▶ [Input records]
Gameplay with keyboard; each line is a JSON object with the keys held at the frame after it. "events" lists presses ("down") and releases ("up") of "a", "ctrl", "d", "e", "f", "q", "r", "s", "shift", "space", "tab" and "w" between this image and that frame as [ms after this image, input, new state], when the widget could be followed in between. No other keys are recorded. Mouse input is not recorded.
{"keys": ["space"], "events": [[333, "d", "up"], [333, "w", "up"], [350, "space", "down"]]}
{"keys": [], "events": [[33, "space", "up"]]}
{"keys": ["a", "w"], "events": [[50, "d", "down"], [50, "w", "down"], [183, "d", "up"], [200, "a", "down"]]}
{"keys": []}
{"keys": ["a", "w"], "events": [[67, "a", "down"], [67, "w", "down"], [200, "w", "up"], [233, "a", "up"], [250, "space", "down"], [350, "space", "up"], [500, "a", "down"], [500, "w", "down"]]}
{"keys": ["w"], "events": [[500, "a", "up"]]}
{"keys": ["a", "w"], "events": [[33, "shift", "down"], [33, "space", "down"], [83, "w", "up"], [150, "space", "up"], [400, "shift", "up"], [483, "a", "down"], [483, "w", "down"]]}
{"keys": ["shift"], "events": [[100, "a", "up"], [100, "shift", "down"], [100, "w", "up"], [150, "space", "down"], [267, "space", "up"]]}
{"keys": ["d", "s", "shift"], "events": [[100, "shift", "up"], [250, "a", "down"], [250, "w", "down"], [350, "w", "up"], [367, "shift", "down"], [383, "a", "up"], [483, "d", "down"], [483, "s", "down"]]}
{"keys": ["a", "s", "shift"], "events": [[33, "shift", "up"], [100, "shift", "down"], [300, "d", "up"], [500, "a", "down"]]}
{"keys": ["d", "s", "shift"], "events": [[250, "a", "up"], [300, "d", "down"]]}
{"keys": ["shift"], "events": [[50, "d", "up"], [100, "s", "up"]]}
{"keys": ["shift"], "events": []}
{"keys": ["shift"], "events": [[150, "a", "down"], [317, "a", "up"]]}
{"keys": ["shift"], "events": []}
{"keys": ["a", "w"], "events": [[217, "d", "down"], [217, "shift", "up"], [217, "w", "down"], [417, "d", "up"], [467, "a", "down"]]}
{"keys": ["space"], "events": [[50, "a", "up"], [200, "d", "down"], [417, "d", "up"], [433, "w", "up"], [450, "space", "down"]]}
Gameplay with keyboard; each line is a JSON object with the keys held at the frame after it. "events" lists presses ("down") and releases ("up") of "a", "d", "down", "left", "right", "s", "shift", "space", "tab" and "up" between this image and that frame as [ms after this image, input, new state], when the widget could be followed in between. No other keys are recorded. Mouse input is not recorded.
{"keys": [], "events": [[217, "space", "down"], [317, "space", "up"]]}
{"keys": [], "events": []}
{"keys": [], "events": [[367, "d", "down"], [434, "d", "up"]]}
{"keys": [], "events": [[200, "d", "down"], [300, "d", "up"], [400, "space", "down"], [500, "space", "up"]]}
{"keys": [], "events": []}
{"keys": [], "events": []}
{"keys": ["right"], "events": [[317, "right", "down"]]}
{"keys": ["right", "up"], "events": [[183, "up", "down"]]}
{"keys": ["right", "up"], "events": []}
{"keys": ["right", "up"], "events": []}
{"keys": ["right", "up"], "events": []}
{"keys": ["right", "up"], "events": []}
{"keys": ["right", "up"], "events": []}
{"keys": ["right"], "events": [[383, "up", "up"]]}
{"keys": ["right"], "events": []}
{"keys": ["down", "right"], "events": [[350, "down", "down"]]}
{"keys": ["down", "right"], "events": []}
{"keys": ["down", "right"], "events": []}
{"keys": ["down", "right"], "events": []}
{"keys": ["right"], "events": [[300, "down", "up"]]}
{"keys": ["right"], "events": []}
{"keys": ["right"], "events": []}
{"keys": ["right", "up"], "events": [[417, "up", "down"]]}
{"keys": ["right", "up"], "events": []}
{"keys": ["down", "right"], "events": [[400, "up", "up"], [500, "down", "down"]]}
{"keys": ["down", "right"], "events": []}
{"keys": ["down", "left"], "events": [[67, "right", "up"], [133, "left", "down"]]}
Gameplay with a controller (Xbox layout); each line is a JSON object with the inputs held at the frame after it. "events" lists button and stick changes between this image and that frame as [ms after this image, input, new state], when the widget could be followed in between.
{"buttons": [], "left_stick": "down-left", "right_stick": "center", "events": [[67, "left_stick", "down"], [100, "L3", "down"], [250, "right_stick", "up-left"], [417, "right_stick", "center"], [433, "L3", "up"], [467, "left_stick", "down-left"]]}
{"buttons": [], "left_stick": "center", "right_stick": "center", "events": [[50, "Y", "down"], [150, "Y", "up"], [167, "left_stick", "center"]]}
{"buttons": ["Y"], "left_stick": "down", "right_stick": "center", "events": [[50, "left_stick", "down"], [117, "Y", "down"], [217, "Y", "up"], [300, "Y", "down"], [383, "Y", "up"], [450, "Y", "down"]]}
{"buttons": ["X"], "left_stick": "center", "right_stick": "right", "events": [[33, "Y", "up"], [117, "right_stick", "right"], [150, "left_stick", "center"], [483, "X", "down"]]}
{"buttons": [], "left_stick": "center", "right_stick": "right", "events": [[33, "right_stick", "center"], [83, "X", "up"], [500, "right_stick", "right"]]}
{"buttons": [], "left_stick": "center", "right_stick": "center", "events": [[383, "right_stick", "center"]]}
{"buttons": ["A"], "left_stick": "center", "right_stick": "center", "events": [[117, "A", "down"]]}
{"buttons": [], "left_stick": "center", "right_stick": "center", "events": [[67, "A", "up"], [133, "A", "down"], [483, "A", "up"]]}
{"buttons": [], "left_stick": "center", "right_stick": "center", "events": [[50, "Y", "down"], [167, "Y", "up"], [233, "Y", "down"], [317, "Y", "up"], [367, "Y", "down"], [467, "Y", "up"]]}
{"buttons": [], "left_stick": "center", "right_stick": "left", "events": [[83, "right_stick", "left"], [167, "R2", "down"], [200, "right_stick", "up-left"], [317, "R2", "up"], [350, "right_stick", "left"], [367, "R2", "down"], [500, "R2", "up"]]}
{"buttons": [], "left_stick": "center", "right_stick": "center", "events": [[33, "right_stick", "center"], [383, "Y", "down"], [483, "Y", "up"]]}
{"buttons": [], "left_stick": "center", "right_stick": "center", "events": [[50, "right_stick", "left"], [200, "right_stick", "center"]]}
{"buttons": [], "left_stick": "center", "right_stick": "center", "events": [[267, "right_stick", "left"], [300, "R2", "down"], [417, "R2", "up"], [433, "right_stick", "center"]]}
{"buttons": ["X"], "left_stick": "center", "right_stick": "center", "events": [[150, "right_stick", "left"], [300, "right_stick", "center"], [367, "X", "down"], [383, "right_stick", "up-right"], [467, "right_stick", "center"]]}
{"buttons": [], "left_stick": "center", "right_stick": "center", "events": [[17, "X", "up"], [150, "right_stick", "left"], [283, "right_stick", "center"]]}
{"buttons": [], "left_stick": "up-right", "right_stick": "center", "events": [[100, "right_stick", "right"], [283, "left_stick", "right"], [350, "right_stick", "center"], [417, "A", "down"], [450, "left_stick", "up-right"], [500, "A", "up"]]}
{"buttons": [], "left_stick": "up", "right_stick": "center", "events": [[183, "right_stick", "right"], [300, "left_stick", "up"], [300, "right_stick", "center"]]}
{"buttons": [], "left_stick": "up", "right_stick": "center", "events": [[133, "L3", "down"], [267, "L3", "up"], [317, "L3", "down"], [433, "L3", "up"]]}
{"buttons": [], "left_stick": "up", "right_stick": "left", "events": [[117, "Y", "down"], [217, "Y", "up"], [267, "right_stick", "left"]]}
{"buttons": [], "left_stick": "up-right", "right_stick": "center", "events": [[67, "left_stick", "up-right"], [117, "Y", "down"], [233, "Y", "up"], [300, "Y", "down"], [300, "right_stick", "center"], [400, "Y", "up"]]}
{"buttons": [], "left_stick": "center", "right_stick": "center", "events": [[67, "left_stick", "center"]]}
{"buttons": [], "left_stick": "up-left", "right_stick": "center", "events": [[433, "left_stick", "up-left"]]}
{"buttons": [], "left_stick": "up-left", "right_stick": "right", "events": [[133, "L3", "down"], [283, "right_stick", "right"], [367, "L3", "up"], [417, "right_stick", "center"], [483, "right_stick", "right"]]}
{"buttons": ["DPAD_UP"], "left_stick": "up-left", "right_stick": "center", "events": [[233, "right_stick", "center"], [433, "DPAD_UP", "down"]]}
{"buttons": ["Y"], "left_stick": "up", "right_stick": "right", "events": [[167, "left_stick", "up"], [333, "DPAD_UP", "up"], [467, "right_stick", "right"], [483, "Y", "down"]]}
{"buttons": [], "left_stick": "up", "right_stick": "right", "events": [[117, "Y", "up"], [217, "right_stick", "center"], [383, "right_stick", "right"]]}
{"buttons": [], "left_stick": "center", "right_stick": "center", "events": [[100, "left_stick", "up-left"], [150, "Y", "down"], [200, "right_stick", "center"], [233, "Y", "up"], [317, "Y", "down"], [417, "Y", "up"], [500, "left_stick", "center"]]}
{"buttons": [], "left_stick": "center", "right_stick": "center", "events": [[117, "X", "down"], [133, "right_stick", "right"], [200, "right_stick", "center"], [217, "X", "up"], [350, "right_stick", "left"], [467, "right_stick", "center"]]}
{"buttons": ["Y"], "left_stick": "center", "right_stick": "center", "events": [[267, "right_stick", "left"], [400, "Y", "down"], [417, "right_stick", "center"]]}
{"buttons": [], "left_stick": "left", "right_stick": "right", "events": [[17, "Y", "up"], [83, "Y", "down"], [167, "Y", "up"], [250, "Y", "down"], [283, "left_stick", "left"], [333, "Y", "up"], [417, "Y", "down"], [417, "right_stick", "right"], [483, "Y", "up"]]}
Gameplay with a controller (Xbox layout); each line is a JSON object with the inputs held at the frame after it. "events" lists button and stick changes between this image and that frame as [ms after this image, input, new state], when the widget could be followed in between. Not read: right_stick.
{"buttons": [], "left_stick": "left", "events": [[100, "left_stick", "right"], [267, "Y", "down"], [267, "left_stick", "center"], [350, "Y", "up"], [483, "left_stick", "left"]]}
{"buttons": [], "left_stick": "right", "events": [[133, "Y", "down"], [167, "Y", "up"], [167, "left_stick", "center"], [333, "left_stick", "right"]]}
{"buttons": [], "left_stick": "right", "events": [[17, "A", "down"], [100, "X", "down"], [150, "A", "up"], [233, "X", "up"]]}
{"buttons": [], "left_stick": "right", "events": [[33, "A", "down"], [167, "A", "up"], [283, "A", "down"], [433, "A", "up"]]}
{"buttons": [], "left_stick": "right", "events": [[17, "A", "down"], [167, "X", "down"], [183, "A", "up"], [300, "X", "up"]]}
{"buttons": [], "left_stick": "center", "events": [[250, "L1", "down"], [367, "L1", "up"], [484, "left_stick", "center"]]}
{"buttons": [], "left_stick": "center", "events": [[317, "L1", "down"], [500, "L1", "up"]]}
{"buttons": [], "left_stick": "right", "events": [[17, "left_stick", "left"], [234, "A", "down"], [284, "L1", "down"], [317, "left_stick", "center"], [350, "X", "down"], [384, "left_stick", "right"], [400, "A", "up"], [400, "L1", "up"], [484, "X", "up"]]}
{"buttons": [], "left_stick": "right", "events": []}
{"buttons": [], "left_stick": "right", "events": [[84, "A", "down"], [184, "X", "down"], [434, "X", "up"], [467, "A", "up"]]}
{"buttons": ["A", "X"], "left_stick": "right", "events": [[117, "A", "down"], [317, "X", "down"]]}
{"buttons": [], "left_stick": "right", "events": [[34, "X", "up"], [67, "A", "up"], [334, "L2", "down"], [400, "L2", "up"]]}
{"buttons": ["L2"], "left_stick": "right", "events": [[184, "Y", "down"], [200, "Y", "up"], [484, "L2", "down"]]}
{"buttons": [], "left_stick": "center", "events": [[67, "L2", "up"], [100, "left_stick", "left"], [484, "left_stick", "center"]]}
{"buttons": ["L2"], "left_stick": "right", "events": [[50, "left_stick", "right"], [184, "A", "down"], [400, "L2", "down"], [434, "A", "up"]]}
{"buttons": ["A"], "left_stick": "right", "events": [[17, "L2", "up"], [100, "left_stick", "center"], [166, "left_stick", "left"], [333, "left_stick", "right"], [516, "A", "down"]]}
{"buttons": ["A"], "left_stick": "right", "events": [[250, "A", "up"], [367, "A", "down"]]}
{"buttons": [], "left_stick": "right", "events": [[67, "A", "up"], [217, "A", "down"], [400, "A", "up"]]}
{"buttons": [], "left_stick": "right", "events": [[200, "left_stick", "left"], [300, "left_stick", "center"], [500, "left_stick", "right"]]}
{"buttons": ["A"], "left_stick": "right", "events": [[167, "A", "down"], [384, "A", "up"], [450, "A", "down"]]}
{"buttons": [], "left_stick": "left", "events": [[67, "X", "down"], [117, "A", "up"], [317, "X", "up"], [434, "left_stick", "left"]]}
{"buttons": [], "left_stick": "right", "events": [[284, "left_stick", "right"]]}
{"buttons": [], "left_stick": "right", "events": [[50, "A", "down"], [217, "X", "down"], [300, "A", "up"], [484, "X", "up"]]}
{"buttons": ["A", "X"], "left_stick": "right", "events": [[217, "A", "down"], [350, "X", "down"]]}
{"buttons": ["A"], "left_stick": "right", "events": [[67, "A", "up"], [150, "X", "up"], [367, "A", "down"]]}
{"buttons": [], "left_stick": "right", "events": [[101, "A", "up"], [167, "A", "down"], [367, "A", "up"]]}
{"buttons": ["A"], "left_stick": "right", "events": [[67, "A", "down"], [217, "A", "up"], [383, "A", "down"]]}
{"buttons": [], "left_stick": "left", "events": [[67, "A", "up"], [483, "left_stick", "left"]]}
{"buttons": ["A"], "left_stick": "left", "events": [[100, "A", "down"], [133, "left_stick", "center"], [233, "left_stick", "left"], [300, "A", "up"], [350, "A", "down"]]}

▶ [Work to be completed] Where a line of the data holds the word "releases", copy that line.

▶ [Exercise answer]
Gameplay with keyboard; each line is a JSON object with the keys held at the frame after it. "events" lists presses ("down") and releases ("up") of "a", "ctrl", "d", "e", "f", "q", "r", "s", "shift", "space", "tab" and "w" between this image and that frame as [ms after this image, input, new state], when the widget could be followed in between. No other keys are recorded. Mouse input is not recorded.
Gameplay with keyboard; each line is a JSON object with the keys held at the frame after it. "events" lists presses ("down") and releases ("up") of "a", "d", "down", "left", "right", "s", "shift", "space", "tab" and "up" between this image and that frame as [ms after this image, input, new state], when the widget could be followed in between. No other keys are recorded. Mouse input is not recorded.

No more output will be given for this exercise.